Başbakan Binali Yıldırım, Ankara'da, cuma namazı sonrası gazetecilerin gündeme ilişkin sorularını yanıtladı. HDP'li Tuğluk'un özel izinle katıldığı annesinin cenaze töreninde yaşanan olayların asla kabul edilemeyeceğini vurgulayan Yıldırım, Gölbaşı Cumhuriyet Başsavcılığı'nın soruşturma başlattığını söyledi. Başbakan Yıldırım, "Her şeyden önce Aysel Tuğluk'un validesi Hatun hanıma, Allah'tan rahmet diliyorum. Aileye başsağlığı diliyorum. Şunu, herkes iyi bilmeli ki bu ülkede her vatandaş, istediği yerde yaşamaya ve vefatı halinde de istediği yere defnedilme hakkı vardır. Bu, en temel vatandaşlık hakkıdır, insanlık hakkıdır. Cenazenin defniyle ilgili yaşanan olay, asla ve asla kabul edilemez. Kendini bilmez birkaç kişinin ortaya koyduğu bir provokasyondur ve hemen zaten valimiz ve bakanımız bize de bilgi vererek, devreye girdi ve meseleyi halletti. Ama burada bitmiyor. Gölbaşı Cumhuriyet Başsavcılığı, soruşturma başlattı. Gözaltılar var, sorgulamalar var. Bu işin sorumluları kimse, bulanacak ve gereği yapılacak. Terörle mücadele ayrı bir şeydir; birliğimizi, kardeşliğimizi bozmaya çalışan ve bizi birbirimize düşürmeye çalışan tahriklere ve provokasyonlara asla ve asla müsamaha göstermeyiz. Bu, dinimizde de kültürümüzde de olmayan bir şeydir. Ümit ederim ki buna benzer başka bir hadise yaşanmaz. Yaşansa bile bu konuda zerre kadar müsamaha etmemiz söz konusu değil" diye konuştu.

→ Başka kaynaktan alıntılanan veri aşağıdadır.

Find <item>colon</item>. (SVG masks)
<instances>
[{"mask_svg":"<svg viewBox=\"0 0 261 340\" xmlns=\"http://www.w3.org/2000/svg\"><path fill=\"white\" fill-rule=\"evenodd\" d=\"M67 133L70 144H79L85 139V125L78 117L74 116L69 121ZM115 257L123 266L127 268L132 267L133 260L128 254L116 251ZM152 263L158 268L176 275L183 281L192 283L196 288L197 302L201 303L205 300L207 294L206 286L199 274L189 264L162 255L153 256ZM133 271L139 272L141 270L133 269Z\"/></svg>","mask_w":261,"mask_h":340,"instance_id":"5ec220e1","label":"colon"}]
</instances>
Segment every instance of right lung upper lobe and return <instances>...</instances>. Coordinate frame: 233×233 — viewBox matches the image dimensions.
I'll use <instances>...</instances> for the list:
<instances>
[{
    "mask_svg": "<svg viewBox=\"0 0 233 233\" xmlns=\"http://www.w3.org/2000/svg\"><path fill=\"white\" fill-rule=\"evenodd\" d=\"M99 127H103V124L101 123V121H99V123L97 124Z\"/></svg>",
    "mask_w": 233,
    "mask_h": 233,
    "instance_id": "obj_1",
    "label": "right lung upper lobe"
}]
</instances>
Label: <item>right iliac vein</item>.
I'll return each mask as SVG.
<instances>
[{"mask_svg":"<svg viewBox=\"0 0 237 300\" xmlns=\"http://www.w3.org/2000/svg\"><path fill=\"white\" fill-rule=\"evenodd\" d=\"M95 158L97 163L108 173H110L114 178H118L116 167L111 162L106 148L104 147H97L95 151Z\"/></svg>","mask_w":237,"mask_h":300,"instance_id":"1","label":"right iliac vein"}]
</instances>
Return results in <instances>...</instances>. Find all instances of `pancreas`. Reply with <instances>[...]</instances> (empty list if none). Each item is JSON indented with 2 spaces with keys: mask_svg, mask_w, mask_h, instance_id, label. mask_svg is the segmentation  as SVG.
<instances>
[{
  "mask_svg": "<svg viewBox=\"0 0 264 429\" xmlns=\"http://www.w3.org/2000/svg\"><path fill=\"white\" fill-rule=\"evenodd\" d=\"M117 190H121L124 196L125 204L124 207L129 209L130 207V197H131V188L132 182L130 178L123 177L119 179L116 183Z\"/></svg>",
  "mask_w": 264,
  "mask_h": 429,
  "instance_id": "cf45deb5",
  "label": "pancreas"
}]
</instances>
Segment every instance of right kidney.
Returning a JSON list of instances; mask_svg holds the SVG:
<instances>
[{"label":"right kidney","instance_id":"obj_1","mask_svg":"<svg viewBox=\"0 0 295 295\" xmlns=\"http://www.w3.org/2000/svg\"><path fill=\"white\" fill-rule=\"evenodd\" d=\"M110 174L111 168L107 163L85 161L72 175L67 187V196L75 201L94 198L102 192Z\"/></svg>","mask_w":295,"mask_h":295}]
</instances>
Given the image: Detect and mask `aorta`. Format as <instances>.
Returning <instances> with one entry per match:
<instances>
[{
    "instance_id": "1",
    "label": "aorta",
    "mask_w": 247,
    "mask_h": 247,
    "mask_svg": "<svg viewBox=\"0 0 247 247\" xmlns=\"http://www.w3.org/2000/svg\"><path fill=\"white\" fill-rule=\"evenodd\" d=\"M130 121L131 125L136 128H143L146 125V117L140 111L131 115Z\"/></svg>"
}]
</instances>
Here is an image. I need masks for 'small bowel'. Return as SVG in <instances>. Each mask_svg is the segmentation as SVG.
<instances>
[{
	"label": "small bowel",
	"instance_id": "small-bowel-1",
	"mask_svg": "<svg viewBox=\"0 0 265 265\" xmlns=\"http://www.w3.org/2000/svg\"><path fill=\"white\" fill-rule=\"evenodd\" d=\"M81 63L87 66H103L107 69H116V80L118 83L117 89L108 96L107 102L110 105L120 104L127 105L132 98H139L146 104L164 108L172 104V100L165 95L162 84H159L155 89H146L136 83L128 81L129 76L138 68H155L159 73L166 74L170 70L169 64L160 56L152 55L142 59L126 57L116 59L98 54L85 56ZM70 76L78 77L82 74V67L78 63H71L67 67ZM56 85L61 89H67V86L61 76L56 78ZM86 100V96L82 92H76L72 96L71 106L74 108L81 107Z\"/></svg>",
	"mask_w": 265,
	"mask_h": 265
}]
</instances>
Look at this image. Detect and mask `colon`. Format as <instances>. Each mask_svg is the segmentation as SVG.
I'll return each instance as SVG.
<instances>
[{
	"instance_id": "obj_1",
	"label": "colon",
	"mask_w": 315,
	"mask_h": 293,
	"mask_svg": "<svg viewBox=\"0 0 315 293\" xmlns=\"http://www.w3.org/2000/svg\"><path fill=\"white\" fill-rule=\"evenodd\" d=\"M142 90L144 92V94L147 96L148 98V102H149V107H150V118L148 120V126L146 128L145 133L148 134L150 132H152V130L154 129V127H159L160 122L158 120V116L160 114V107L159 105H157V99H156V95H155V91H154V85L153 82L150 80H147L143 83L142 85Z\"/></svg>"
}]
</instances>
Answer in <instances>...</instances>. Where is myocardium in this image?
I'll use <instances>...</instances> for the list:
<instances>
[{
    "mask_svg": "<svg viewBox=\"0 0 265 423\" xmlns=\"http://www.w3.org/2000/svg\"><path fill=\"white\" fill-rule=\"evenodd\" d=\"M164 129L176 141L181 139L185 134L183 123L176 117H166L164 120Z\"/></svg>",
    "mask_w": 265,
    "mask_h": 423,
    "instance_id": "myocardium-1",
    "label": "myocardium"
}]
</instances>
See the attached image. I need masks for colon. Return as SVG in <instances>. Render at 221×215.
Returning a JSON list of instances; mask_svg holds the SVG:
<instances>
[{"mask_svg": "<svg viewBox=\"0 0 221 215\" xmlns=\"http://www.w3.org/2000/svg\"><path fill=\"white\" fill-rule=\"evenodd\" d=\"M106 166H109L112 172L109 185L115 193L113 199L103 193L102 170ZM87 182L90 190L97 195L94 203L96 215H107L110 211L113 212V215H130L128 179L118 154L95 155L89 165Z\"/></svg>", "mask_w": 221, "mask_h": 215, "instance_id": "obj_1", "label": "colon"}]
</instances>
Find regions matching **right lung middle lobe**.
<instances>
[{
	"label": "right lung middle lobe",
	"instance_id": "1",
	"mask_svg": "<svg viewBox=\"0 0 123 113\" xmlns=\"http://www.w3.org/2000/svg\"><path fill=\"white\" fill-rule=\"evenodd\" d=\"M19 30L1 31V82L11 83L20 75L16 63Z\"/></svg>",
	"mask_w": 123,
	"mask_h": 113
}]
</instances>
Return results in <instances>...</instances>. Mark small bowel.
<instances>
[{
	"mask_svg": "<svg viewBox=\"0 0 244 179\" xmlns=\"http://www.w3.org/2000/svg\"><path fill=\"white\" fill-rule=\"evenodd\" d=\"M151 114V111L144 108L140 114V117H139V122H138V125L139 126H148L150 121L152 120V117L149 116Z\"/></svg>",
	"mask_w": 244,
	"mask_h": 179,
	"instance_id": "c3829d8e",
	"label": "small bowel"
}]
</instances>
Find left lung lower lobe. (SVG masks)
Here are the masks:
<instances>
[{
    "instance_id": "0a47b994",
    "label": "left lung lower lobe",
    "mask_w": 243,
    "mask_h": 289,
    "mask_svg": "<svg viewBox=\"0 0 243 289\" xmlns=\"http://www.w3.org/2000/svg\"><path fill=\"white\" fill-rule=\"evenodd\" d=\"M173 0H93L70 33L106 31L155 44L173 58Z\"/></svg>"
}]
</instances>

"ÜMİT EDERİM, YASAL İŞLEMLER SONUCU İSABETLİ KARAR VERİLMİŞ OLUR"

CHP Genel Başkanı Kemal Kılıçdaroğlu'nun avukatı Celal Çelik'in, FETÖ soruşturması kapsamında gözaltına alınmasıyla ilgili soruya Başbakan Yıldırım, "Bu, yargının bir işidir. Tabiatıyla dosya içeriği nedir, neyle suçlanıyor; bunu bilmediğimiz için daha fazla değerlendirme yapmak, doğru olmaz. Ümit ederim, gerekli yasal işlemler sonucu isabetli karar verilmiş olur" diye yanıt verdi.


"FAHİŞ BİR HATA"

Kuzey Irak'ta, 25 Eylül günü yapılacağı açıklanan bağımsızlık referandumundan 'evet' çıkması halinde, Türkiye'nin bir yaptırım paketinin olup olmayacağı sorulan Yıldırım, şunları söyledi: "Kuzey Irak Bölgesel Kürt Yönetiminin, geçtiğimiz aylarda aldığı referandum kararının ilk andan itibaren Türkiye olarak biz, fahiş bir hata olduğunu ifade ettik ve bu karardan vazgeçilmesini söyledik. Irak merkezi yönetimi karşı, İran karşı, Türkiye zaten karşı, büyük devletler karşı, Amerika karşı, İngiltere karşı. Dünyanın birçok ülkesi, bu işe karşı. Irak merkezi hükümeti de zaten Meclis kararıyla bunu tanımayacağını ilan etti. Kerkük Valisini de görevden uzaklaştırdılar. Türkiye olarak biz, burada Sayın Mesud Barzani'ye dostça çağrı yapıyoruz. Hala vakit varken, bu yanlıştan dönün. Aksi halde, bölgede zaten büyük sorunlar var, yeni bir sorun alanı oluşturmak en başta orada yaşayan Kürt kardeşlerimize en büyük zararı verir. Türkiye, Irak'ın toprak bütünlüğünü, Irak'ın anayasasında belirtilen 'Kürdistan federal yapısı'nı değiştirecek herhangi bir adımın atılmasına karşıdır. Öyle ümit ediyorum ki bugünlerde BM, konuya müdahil olacak ve bu anlamda bazı gelişmeleri hep beraber görmüş olacağız"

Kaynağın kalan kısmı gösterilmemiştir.